=== Your instructions ===
Copy the entries from the start through the line holding "parsed: 4h07", inclusive, with "clock" swapped for "watch" and nothing else changed. Leave the pictures out.

# # # # # # #

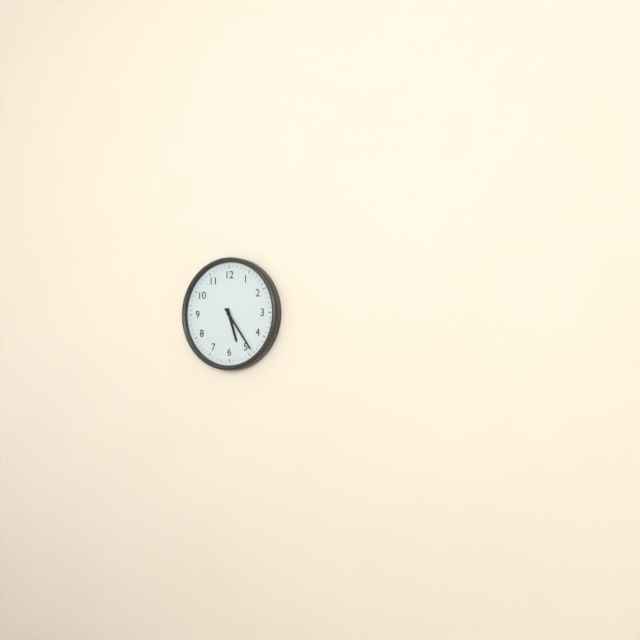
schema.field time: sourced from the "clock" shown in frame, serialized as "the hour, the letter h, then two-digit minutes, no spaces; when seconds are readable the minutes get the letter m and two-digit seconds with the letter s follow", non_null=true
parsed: 5h24
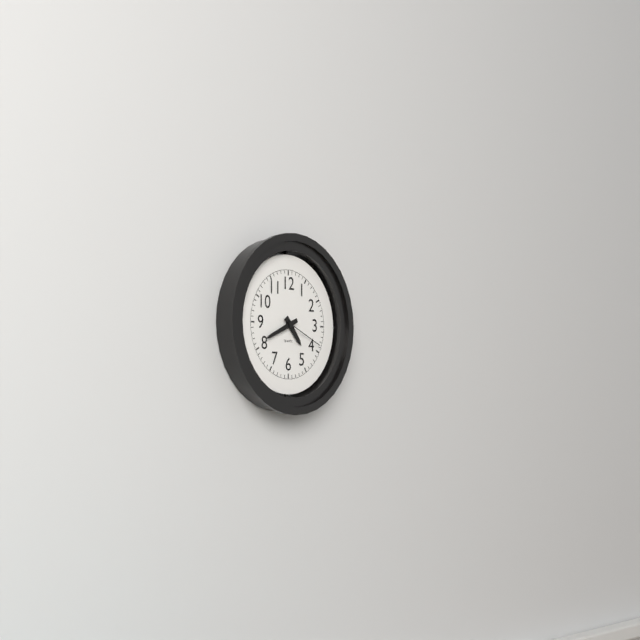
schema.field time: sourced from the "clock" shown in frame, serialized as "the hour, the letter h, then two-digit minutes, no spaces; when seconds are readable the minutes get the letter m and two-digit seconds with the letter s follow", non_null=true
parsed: 4h41
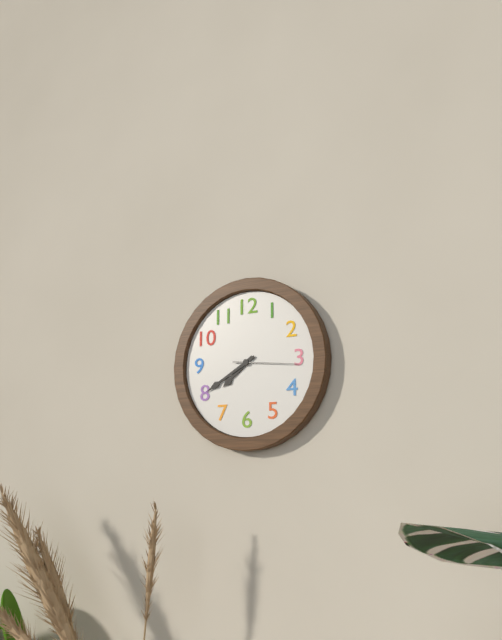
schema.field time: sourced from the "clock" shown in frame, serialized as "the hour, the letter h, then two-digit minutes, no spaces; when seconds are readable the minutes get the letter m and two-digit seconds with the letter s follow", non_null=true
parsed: 7h40m16s
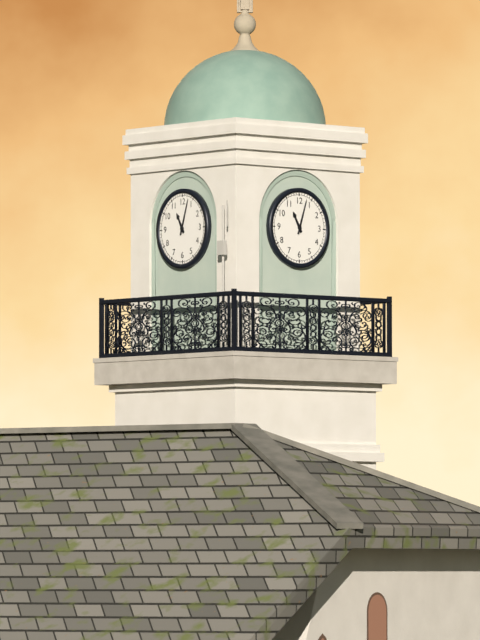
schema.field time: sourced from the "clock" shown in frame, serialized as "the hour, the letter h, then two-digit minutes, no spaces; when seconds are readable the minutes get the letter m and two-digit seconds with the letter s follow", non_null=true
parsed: 11h03
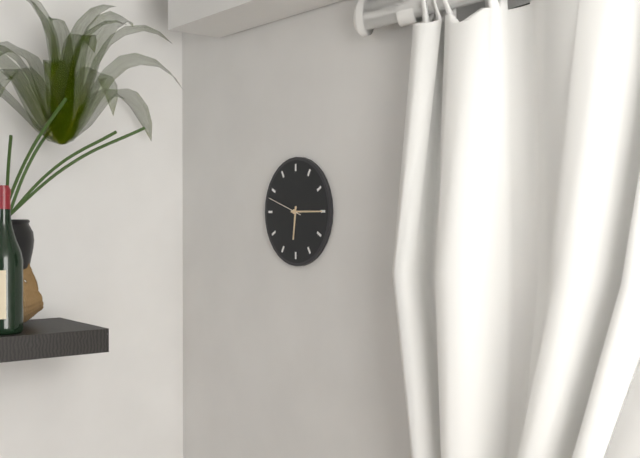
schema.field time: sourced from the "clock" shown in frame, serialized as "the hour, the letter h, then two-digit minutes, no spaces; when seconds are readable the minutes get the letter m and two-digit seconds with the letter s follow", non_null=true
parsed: 6h15
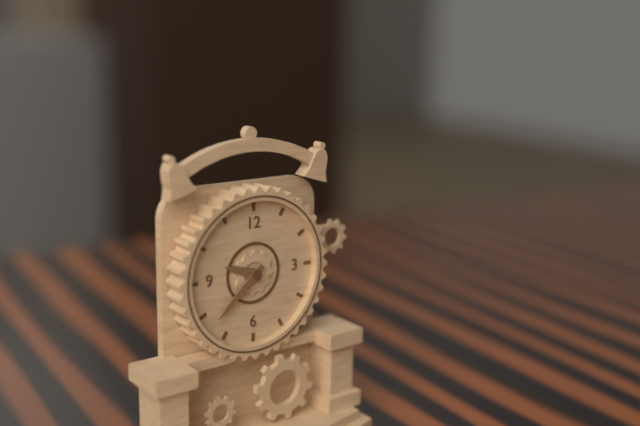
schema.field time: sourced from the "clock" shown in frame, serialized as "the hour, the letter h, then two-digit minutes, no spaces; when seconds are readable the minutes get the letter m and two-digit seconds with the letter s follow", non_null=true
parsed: 9h38
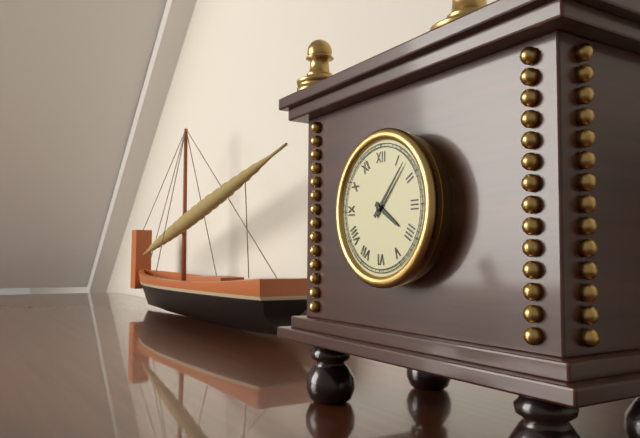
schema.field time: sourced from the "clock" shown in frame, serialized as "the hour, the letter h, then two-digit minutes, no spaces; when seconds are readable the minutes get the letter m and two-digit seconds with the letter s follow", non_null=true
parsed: 4h07
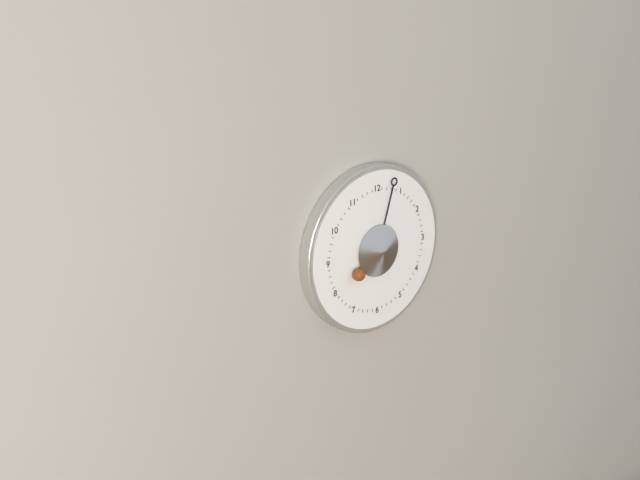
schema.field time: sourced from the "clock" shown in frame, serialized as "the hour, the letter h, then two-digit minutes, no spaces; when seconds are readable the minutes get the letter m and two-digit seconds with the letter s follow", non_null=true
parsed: 8h03
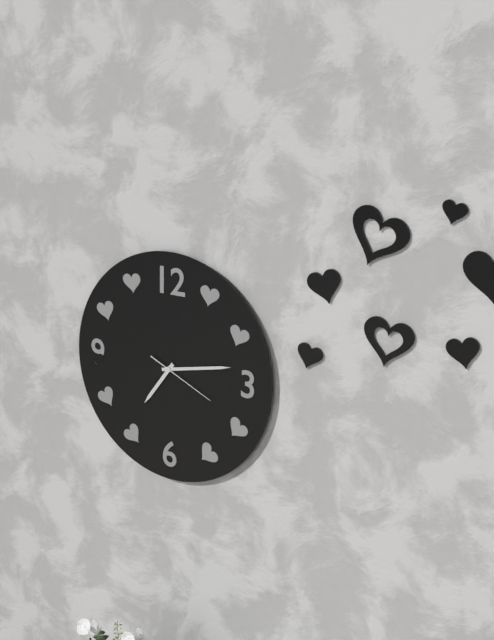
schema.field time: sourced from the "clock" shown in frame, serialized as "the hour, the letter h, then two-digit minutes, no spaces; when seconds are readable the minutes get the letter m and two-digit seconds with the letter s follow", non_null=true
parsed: 7h13m19s
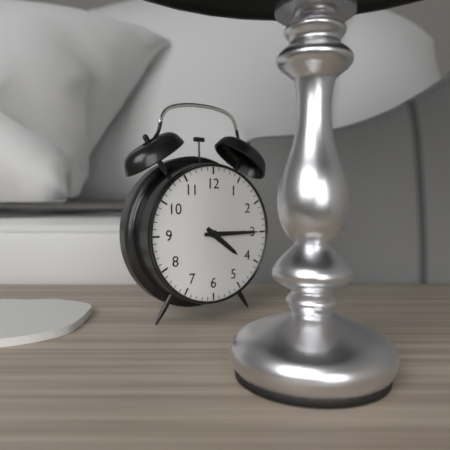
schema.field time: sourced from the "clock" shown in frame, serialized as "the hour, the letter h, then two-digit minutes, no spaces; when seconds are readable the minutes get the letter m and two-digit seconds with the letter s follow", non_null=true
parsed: 4h15
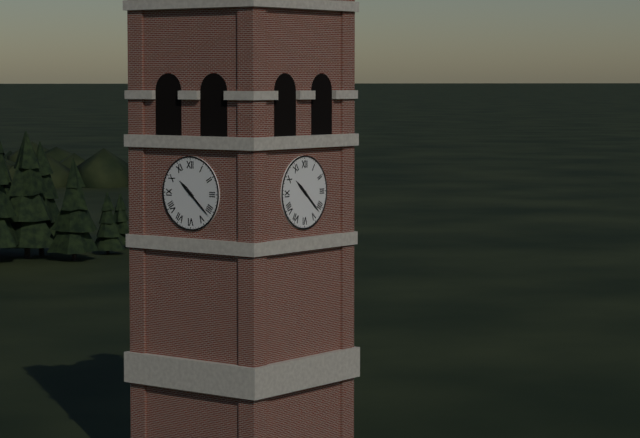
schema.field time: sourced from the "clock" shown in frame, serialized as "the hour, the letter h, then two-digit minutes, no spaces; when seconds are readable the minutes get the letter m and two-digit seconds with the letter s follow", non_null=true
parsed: 10h22
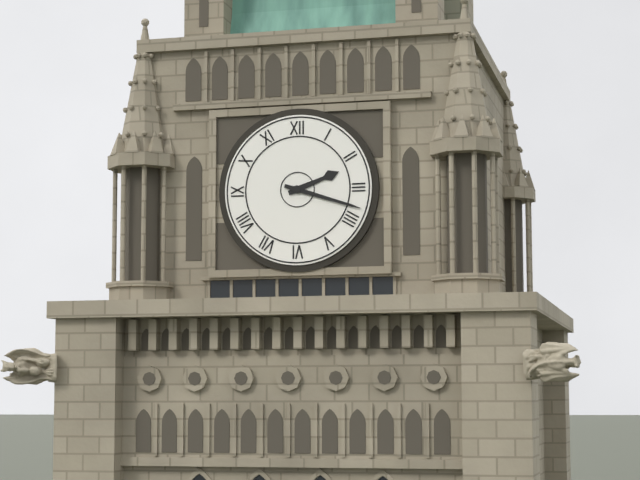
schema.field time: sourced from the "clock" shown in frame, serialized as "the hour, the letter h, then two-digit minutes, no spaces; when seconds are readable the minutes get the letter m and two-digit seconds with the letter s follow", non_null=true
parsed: 2h18
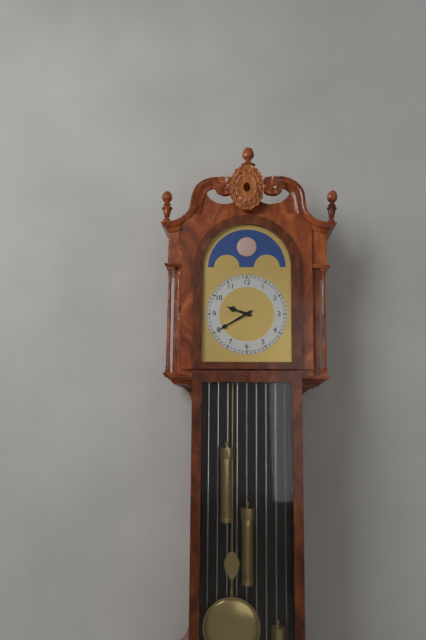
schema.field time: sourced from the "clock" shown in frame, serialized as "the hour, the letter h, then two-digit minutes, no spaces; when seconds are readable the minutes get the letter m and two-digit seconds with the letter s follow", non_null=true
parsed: 9h40
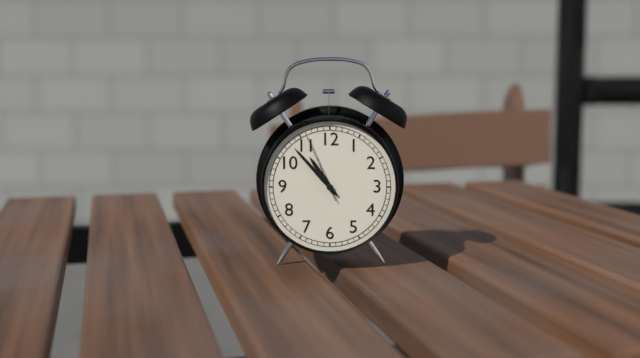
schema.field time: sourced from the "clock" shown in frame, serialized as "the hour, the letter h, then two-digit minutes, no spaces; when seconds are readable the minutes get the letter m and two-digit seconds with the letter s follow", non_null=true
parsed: 10h53m56s
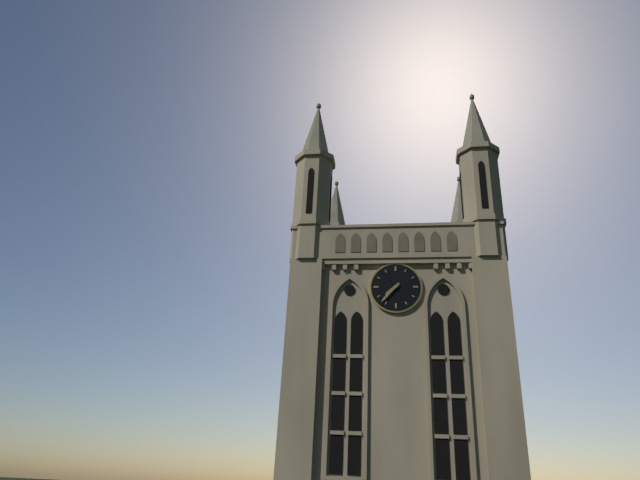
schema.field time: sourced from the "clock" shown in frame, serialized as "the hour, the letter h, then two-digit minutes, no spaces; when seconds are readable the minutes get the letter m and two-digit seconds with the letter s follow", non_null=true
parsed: 7h37
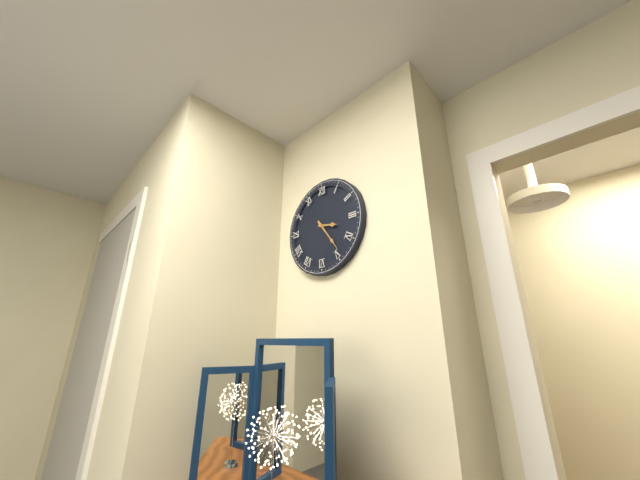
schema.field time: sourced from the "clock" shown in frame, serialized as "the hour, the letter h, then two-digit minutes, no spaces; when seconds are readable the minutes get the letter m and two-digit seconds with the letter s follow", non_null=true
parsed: 3h24
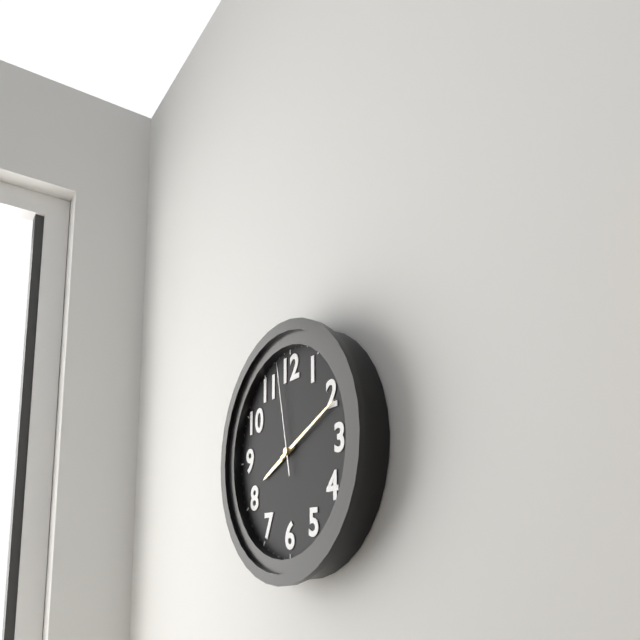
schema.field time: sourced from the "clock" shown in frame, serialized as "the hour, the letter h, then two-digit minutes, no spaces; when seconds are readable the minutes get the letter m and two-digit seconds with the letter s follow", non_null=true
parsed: 8h11m58s
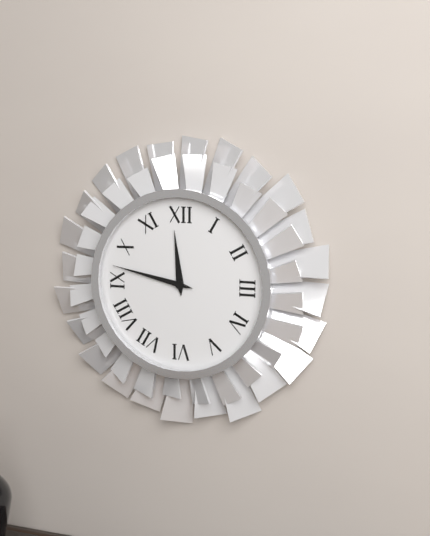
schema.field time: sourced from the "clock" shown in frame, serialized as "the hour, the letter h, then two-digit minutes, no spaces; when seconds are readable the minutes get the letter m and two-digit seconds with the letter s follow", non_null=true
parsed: 11h47
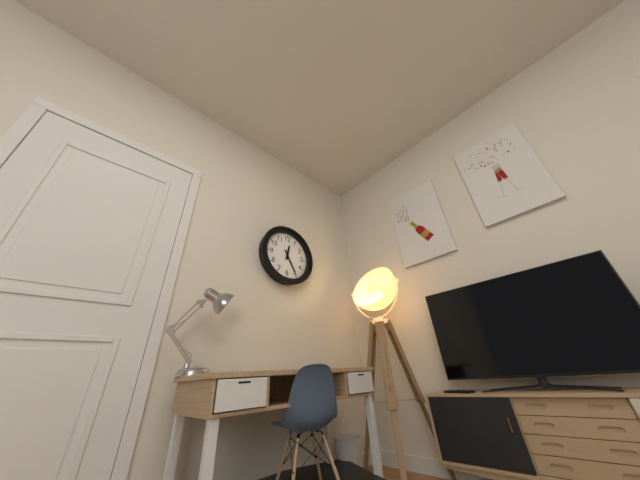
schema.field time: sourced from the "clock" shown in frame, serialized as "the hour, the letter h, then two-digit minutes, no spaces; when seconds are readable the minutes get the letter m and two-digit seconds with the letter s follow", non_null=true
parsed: 12h25
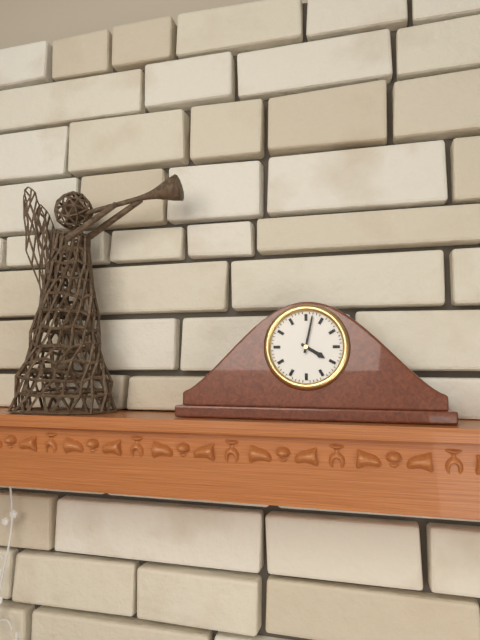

# # # # # # #

=== Finished task ===
schema.field time: sourced from the "watch" shown in frame, serialized as "the hour, the letter h, then two-digit minutes, no spaces; when seconds are readable the minutes get the letter m and two-digit seconds with the letter s follow", non_null=true
parsed: 5h24
schema.field time: sourced from the "watch" shown in frame, serialized as "the hour, the letter h, then two-digit minutes, no spaces; when seconds are readable the minutes get the letter m and two-digit seconds with the letter s follow", non_null=true
parsed: 4h41
schema.field time: sourced from the "watch" shown in frame, serialized as "the hour, the letter h, then two-digit minutes, no spaces; when seconds are readable the minutes get the letter m and two-digit seconds with the letter s follow", non_null=true
parsed: 7h40m16s
schema.field time: sourced from the "watch" shown in frame, serialized as "the hour, the letter h, then two-digit minutes, no spaces; when seconds are readable the minutes get the letter m and two-digit seconds with the letter s follow", non_null=true
parsed: 11h03
schema.field time: sourced from the "watch" shown in frame, serialized as "the hour, the letter h, then two-digit minutes, no spaces; when seconds are readable the minutes get the letter m and two-digit seconds with the letter s follow", non_null=true
parsed: 6h15
schema.field time: sourced from the "watch" shown in frame, serialized as "the hour, the letter h, then two-digit minutes, no spaces; when seconds are readable the minutes get the letter m and two-digit seconds with the letter s follow", non_null=true
parsed: 9h38
schema.field time: sourced from the "watch" shown in frame, serialized as "the hour, the letter h, then two-digit minutes, no spaces; when seconds are readable the minutes get the letter m and two-digit seconds with the letter s follow", non_null=true
parsed: 4h07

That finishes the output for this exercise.